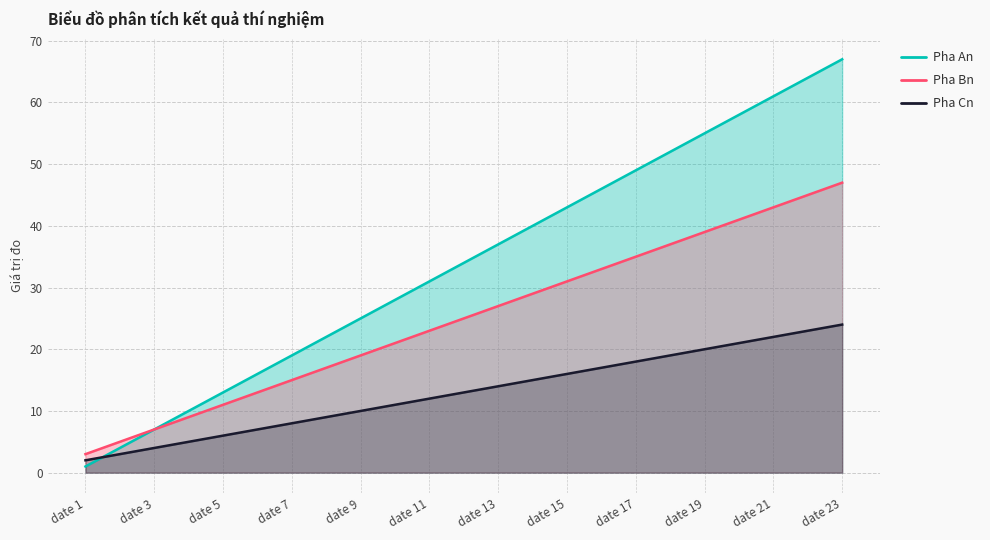

Reading left to right, extract all data points from this chart.

Pha An: date 1=1	date 2=4	date 3=7	date 4=10	date 5=13	date 6=16	date 7=19	date 8=22	date 9=25	date 10=28	date 11=31	date 12=34	date 13=37	date 14=40	date 15=43	date 16=46	date 17=49	date 18=52	date 19=55	date 20=58	date 21=61	date 22=64	date 23=67
Pha Bn: date 1=3	date 2=5	date 3=7	date 4=9	date 5=11	date 6=13	date 7=15	date 8=17	date 9=19	date 10=21	date 11=23	date 12=25	date 13=27	date 14=29	date 15=31	date 16=33	date 17=35	date 18=37	date 19=39	date 20=41	date 21=43	date 22=45	date 23=47
Pha Cn: date 1=2	date 2=3	date 3=4	date 4=5	date 5=6	date 6=7	date 7=8	date 8=9	date 9=10	date 10=11	date 11=12	date 12=13	date 13=14	date 14=15	date 15=16	date 16=17	date 17=18	date 18=19	date 19=20	date 20=21	date 21=22	date 22=23	date 23=24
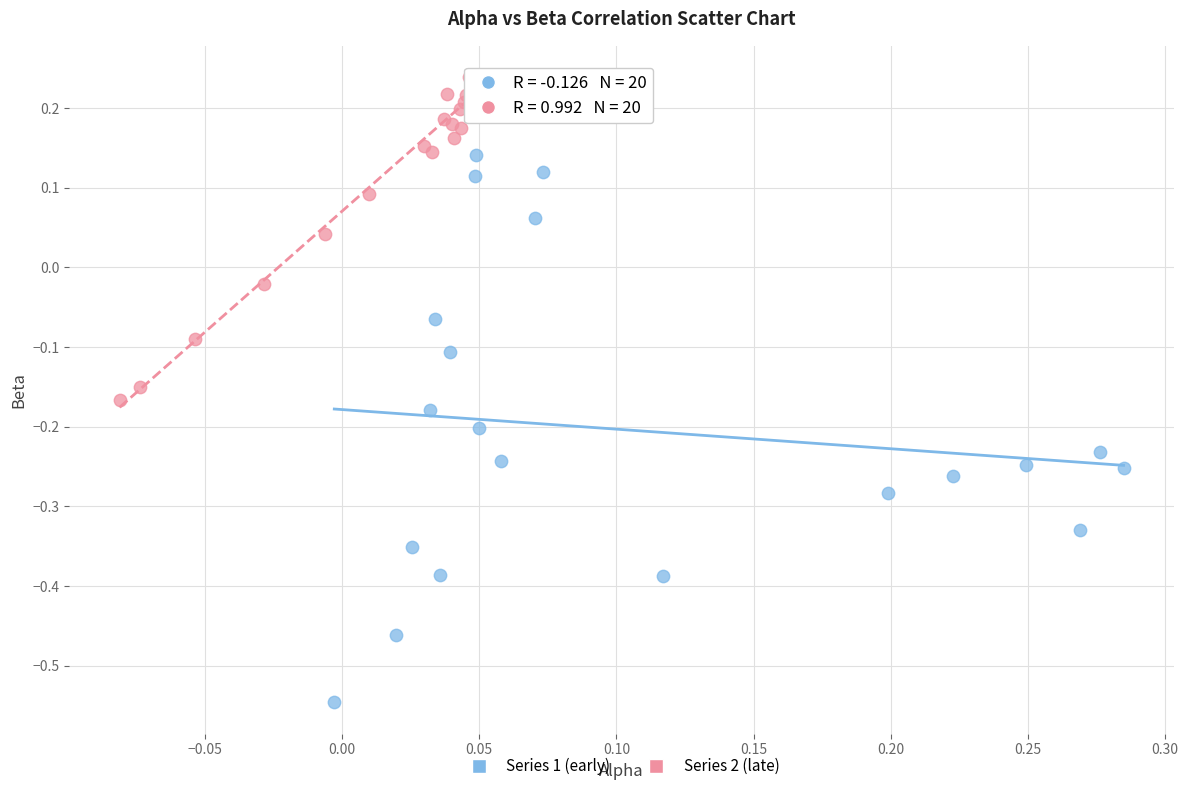

Which series reaches the maximum Y coordinate?

Series 2 (late)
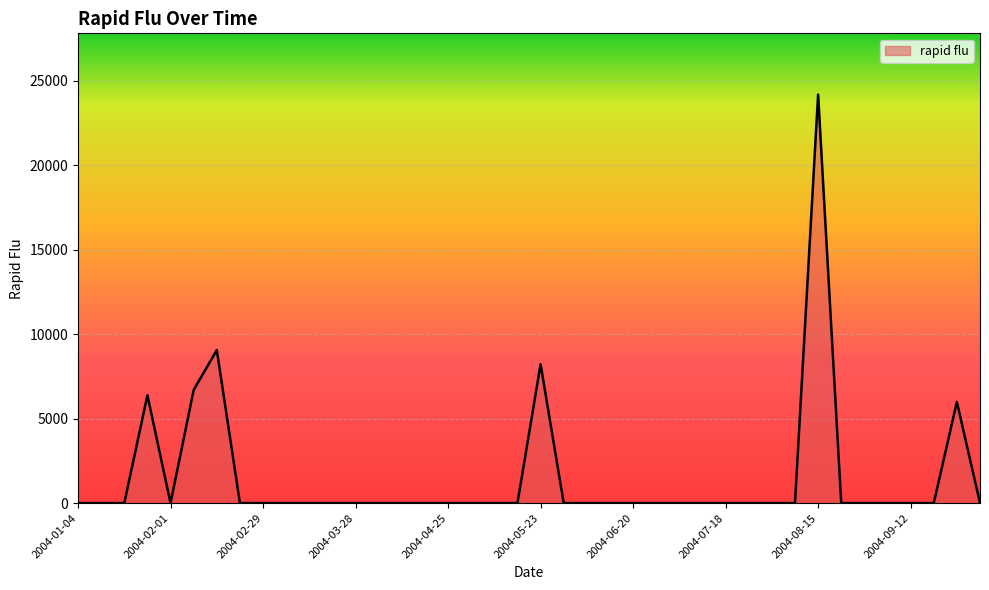

What is the maximum value shown in the chart?

24177.5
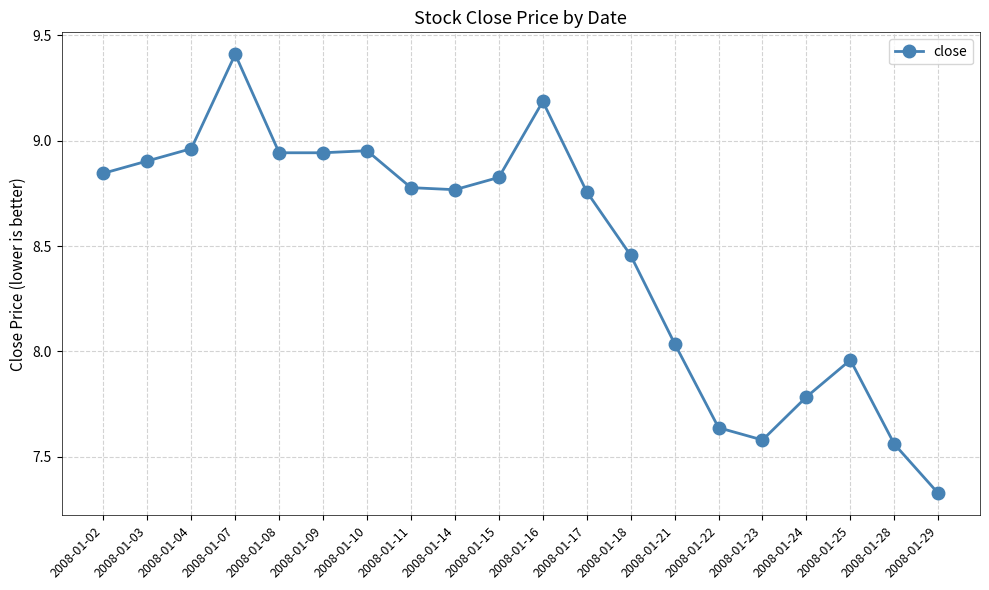

True or false: there are more than 2 points higher than both neighbors.

True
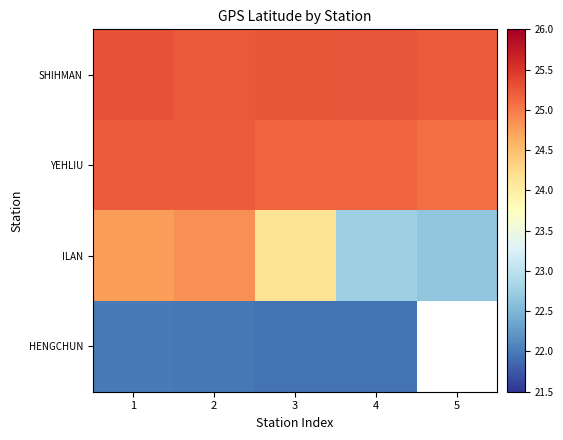

What is the difference between the second highest and minimum values in the ILAN series?

2.1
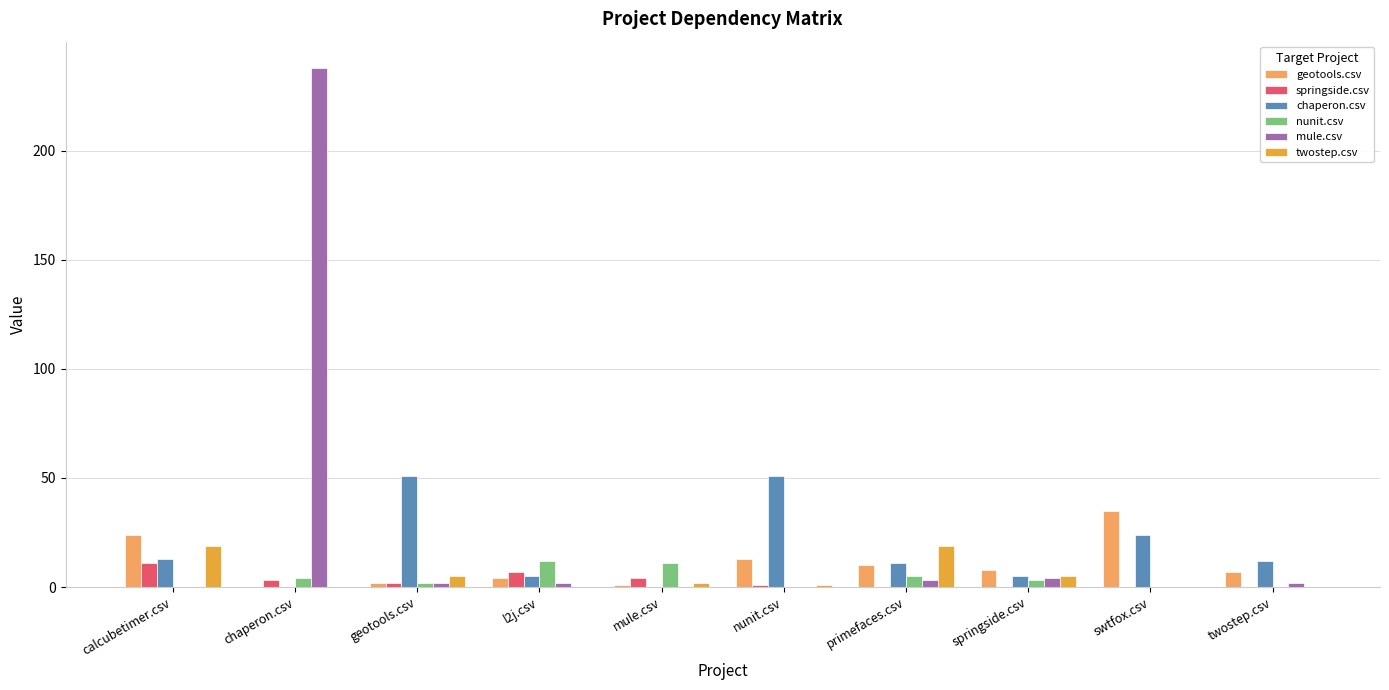

How many series are shown in this chart?

6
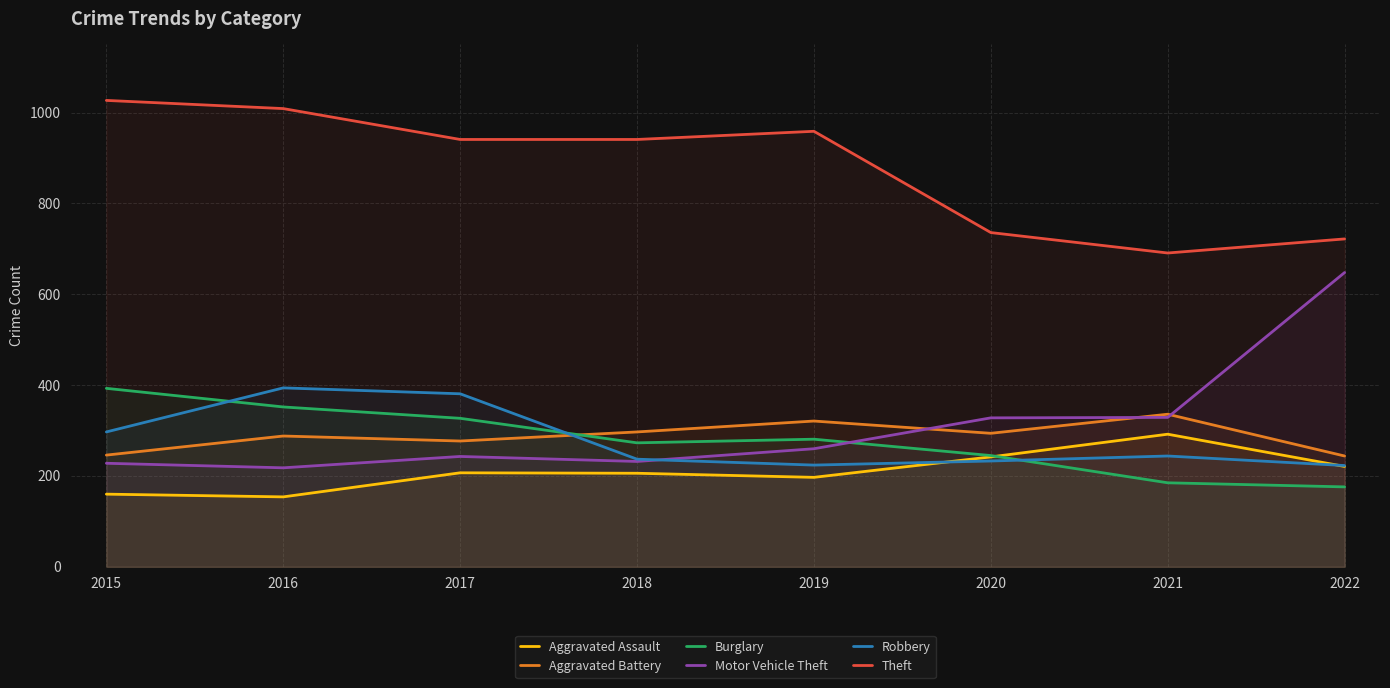

Which category has the lowest value across all series?

2016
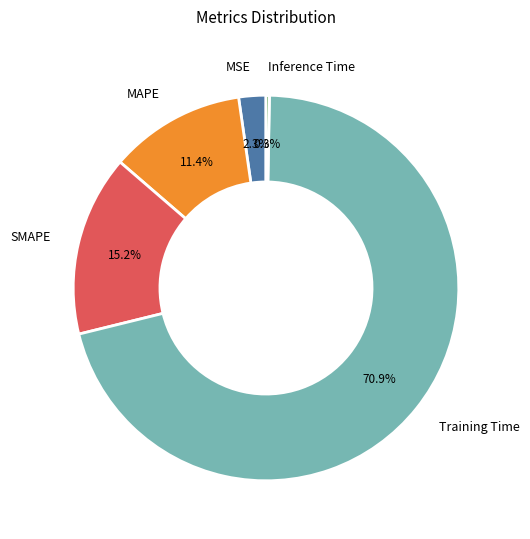

Does any single category account for the majority?

Yes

REQUEST. Write out all of the lines above again with every "chart" changed to "graph" and nothing else altered. Leave the pictures out.

RESULT FOR THIS TASK.
Reading left to right, extract all data points from this graph.

Pha An: date 1=1	date 2=4	date 3=7	date 4=10	date 5=13	date 6=16	date 7=19	date 8=22	date 9=25	date 10=28	date 11=31	date 12=34	date 13=37	date 14=40	date 15=43	date 16=46	date 17=49	date 18=52	date 19=55	date 20=58	date 21=61	date 22=64	date 23=67
Pha Bn: date 1=3	date 2=5	date 3=7	date 4=9	date 5=11	date 6=13	date 7=15	date 8=17	date 9=19	date 10=21	date 11=23	date 12=25	date 13=27	date 14=29	date 15=31	date 16=33	date 17=35	date 18=37	date 19=39	date 20=41	date 21=43	date 22=45	date 23=47
Pha Cn: date 1=2	date 2=3	date 3=4	date 4=5	date 5=6	date 6=7	date 7=8	date 8=9	date 9=10	date 10=11	date 11=12	date 12=13	date 13=14	date 14=15	date 15=16	date 16=17	date 17=18	date 18=19	date 19=20	date 20=21	date 21=22	date 22=23	date 23=24

Which series reaches the maximum Y coordinate?

Series 2 (late)

What is the maximum value shown in the graph?

24177.5

True or false: there are more than 2 points higher than both neighbors.

True

What is the difference between the second highest and minimum values in the ILAN series?

2.1

How many series are shown in this graph?

6

Which category has the lowest value across all series?

2016

Does any single category account for the majority?

Yes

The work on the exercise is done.